Nearly half of all Americans believe they can earn their way to heaven through good works, a recent survey found. Only one-third of adults disagree, according to findings from the Cultural Research Center at Arizona Christian University.
Most surprising in the latest findings from the American Worldview Inventory 2020 is that a majority of people who describe themselves as Christian (52 percent) accept a “works-oriented” means to God’s acceptance. More shockingly, huge proportions of people associated with churches whose official doctrine says eternal salvation comes only from embracing Jesus Christ as savior believe that a person can qualify for heaven by being or doing good. This includes close to half of all adults associated with Pentecostal (46 percent), mainline Protestant (44 percent) and evangelical (41 percent) churches. A much larger share of Catholics (70 percent) embrace that point of view.

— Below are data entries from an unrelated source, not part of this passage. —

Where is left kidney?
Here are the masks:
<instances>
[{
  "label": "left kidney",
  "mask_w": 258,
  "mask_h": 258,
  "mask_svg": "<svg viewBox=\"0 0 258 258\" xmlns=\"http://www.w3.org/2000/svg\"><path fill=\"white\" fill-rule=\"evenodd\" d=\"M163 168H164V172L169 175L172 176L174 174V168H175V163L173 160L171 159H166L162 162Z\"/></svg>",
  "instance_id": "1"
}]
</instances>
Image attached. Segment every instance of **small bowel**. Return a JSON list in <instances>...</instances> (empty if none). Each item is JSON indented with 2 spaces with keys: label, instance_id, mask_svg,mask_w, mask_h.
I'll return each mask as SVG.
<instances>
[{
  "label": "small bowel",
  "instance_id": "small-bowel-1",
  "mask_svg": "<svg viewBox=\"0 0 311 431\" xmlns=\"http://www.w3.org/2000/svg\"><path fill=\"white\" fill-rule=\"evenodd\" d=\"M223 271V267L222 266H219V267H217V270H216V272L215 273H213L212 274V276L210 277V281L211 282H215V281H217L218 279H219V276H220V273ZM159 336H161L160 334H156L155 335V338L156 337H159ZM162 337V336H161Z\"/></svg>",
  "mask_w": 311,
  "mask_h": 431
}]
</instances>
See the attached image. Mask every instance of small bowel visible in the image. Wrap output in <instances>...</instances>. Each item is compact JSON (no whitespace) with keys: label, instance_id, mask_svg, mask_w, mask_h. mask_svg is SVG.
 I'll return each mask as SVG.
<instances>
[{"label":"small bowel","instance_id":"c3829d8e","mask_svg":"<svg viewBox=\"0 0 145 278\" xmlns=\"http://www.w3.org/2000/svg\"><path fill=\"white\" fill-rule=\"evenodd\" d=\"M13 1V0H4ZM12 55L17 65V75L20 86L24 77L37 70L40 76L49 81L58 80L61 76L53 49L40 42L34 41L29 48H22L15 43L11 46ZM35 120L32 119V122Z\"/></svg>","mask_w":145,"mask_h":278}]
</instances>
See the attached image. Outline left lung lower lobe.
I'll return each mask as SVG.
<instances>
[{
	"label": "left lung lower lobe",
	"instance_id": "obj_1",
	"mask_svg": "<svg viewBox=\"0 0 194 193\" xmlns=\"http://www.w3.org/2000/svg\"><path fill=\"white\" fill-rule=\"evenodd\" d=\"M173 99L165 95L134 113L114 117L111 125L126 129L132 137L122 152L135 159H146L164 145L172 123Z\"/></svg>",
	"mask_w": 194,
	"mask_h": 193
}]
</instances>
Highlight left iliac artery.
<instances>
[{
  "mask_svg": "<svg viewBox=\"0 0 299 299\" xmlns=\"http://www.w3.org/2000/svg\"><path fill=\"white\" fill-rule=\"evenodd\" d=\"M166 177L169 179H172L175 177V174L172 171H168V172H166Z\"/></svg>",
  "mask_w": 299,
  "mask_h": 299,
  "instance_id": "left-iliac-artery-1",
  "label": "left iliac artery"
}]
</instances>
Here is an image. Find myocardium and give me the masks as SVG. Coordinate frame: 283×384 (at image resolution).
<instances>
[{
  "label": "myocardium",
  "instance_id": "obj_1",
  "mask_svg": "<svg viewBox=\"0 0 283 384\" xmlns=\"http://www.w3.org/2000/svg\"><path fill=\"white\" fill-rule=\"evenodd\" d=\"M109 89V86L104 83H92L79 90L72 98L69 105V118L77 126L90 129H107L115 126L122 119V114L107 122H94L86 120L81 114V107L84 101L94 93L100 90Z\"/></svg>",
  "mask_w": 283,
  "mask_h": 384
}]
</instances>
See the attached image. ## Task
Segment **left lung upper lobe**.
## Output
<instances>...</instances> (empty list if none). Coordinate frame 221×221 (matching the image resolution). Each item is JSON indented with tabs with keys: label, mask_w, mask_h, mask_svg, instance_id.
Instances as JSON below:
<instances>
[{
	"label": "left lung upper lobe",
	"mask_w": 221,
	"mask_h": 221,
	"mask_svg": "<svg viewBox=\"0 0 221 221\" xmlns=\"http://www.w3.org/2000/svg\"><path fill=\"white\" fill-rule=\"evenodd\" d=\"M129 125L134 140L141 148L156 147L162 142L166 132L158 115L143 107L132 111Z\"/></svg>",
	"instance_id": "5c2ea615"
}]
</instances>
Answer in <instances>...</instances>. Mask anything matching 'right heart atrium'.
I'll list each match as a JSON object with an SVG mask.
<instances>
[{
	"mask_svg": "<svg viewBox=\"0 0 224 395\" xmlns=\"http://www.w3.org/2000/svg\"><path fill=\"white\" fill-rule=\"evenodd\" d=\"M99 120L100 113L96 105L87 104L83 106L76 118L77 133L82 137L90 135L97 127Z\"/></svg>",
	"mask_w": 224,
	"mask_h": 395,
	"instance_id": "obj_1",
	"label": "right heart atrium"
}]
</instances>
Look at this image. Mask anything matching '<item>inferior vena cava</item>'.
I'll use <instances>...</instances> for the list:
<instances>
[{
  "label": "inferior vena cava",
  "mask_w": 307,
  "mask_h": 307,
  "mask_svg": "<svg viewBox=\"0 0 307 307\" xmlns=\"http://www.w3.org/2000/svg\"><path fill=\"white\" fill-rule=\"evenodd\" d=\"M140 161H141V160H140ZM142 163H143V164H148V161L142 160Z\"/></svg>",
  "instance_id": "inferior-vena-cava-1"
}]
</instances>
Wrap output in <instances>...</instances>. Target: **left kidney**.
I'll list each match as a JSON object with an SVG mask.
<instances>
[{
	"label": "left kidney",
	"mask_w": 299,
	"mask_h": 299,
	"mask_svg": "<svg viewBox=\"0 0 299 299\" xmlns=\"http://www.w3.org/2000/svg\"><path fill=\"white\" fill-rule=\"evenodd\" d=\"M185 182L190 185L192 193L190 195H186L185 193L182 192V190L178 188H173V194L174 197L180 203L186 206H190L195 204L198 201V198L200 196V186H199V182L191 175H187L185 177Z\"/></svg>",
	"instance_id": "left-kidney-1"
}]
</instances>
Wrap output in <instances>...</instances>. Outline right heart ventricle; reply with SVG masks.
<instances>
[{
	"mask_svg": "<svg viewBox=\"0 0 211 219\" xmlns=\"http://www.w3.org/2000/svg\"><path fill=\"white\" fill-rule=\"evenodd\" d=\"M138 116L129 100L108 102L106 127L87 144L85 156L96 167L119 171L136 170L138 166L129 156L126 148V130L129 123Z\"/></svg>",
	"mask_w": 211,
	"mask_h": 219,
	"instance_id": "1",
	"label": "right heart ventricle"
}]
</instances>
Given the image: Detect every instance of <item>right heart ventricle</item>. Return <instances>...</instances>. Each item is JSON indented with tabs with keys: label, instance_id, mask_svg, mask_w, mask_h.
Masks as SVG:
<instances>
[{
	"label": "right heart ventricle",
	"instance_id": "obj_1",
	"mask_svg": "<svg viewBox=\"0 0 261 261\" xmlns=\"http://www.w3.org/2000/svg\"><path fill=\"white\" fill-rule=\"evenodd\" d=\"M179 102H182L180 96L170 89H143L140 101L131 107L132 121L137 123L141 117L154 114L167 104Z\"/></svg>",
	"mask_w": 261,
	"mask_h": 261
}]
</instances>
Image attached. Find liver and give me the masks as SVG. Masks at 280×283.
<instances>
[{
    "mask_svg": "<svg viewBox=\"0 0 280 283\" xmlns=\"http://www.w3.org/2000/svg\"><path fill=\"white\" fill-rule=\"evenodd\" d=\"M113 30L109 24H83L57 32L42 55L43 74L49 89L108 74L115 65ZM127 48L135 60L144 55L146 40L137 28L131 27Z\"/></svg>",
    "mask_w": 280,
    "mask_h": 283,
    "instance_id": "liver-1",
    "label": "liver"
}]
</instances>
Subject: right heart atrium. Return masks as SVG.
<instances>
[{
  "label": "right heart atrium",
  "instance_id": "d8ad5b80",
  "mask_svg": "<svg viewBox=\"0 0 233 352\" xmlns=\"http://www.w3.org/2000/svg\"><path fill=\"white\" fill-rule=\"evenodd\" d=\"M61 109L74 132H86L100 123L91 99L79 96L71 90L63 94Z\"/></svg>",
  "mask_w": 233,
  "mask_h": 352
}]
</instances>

The research also shows that the relevance of sin is on the wane, with only slightly more than half of U.S. adults (56 percent) saying they consciously and consistently attempt to avoid sinning because they know it offends God, according to the research conducted by Dr. George Barna, CRC Director of Research. This shift in worldview may be negatively affecting individual commitment to personal evangelism. Fewer Americans (49 percent) believe they have a personal responsibility, in appropriate situations, to share their religious beliefs with people who possess different religious beliefs. That is down slightly since 1991, when 53 percent of adults felt they had such an obligation.
Other key findings include:
- Only half of Americans (54 percent) believe they will experience heaven after they die, whether they earn it or not.
- Fifteen percent said they don’t know what will happen after they die.
- Thirteen percent said there is no life after death.
- Eight percent expect to be reincarnated.
- Another 8 percent believe they will go to a place of purification before entering heaven
- Just 2 percent believe they will go to hell.
- Born-again Christians, defined as people who believe that when they die they will go to heaven only because they have confessed their sins and have accepted Jesus Christ as their savior, were least likely to hold the “salvation-can-be-earned” view.
- Conservatives are much more likely (75 percent) to “consciously and consistently attempt to avoid sinning because they know it offends God,” compared to liberals (41 percent) or moderates (49 percent).